As I'm explaining in my forthcoming book – The Courageous State – there is a two-part economy in this world. There's the real one – the one where you and I live and meet our needs, make and sell things (if only words on screens) and which is the measure of real well-being.

Then there's the other one – the feral one, if you like (feral as in wild and out of control) – existing way beyond the limits of the real economy and only loosely related to it, made up of the enormous financial balances denominated in cash of various sorts, existing only as entries in computer ledgers. Some of these cash balances are backed up by supposed assets, which are at best legal claims on property which may or may not realise real worth, such as shares (whose value usually have almost no direct bearing to the companies that lend them their names), property (which has been priced as a consequence beyond the reach of the real economy) and more obscure derivative products, which few understand and which even fewer trade in ever larger amounts.

This feral economy represents the wealth quite deliberately extracted from the real economy by those who have exploited it over the last thirty years of neoliberal domination by ensuring that the share of real wages in GDP has fallen from about 58% in 1980 to about 53% now (see diagram 1 here for detail) – with the cash they have extracted being stashed as unproductive wealth (often offshore). That unproductive wealth, whether held as cash or placed in assets that have near liquidity such as shares, property, derivatives, hedge fund and other portfolios, has had enormous consequences. There are many; let me just note two.

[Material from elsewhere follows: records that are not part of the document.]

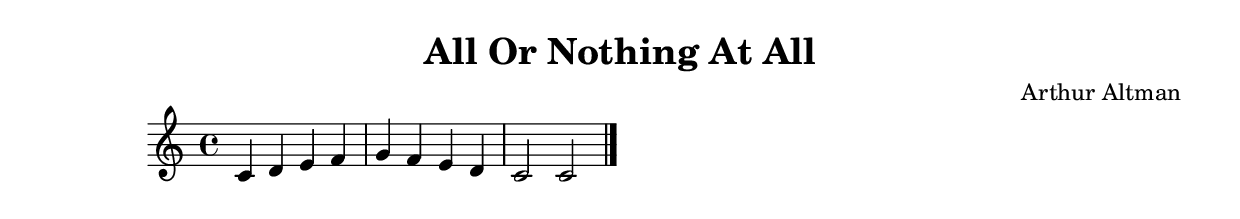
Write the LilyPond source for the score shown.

\version "2.24.4"

\header {
  title = "All Or Nothing At All"
  composer = "Arthur Altman"
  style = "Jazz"
}

\score {
  \new Staff {
    \clef treble
    \time 4/4
    \key c \major
    
    % Simple chord progression placeholder
    c'4 d' e' f' |
    g' f' e' d' |
    c'2 c'2 |
    \bar "|."
  }
  \layout {}
  \midi {
    \tempo 4 = 120
  }
}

The first is that the refusal of the owners of this wealth to engage it constructively in the economy has been a contributory factor to underinvestment, stagnant real wages, and the rise in what has effectively been enforced borrowing by far too many households struggling to make ends meet – who have become increasingly indebted to the agents of the feral elite in the process (see diagram 3, here), reinforcing the whole vicious cycle as a consequence and withdrawing yet more and more funds from the real economy and into the free-floating world of feral finance. The relationship of feral finance with the real economy has, therefore, been wholly negative here.

Second, the use of those feral financial balances to undermine currencies in pursuit of short-term gain and maximum income returns has brought the whole edifice to the point of breaking. Breaking the real economy does nothing to the feral economy – downsides can be traded as much as upsides in the feral world of finance: gain is to be had in this world whatever happens in the real one. But the relationship of the feral economy with the real economy is again wholly destructive: those feral deals – done beyond regulation, assisted by the world of secrecy that tax havens provide, are bringing destitution, unemployment, real failure and fear to real lives.

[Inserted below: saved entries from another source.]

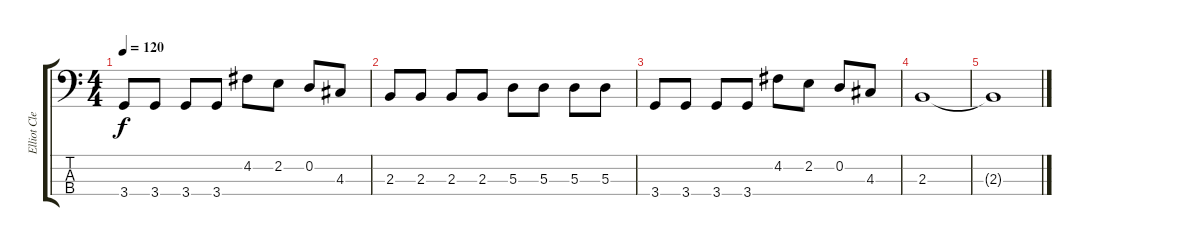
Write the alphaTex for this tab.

\track ("Elliot Clean" "Elliot Cle") {instrument electricbasspick}
\staff {score tabs}
\tuning (G2 D2 A1 E1) {hide}
\ts (4 4)
\tempo 120
\clef f4
\ks c
3.4.8{dy f} 3.4.8 3.4.8 3.4.8 4.2.8 2.2.8 0.2.8 4.3.8 |
2.3.8 2.3.8 2.3.8 2.3.8 5.3.8 5.3.8 5.3.8 5.3.8 |
3.4.8 3.4.8 3.4.8 3.4.8 4.2.8 2.2.8 0.2.8 4.3.8 |
2.3.1 |
2.3{t}.1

There is only one way out of this – and that is to bring feral finance back under control. Of course, that economy will fight back – Bob Diamond already is as he's admitted that 90% of Barclays' profits come from feral activity – but that's a challenge courageous states have to face. And doing so is possible; the techniques are available. New, green quantitative easing, spent into the economy and not just given to banks, can reclaim this feral world and it's resources for the real economy. Forcing new investment policy onto funds that have been exposed to feral policies, such as pension funds, can reclaim these assets for ordinary people. I explain how here. And if necessary the countries of Europe and beyond will have to demand that banks deposit their cash in Treasury deposit receipts with central banks (as happened in the UK in the second world war) to ensure resources are taken out of the feral economy and made available for the public good at a time of national and international crisis.

Do this and #gfc2 can be averted.

Don't do it and the world of feral finance wins.

It's a blunt choice. Will we have politicians willing to do this? That depends on whether or not we can recreate courageous states at a time when we desperately need them.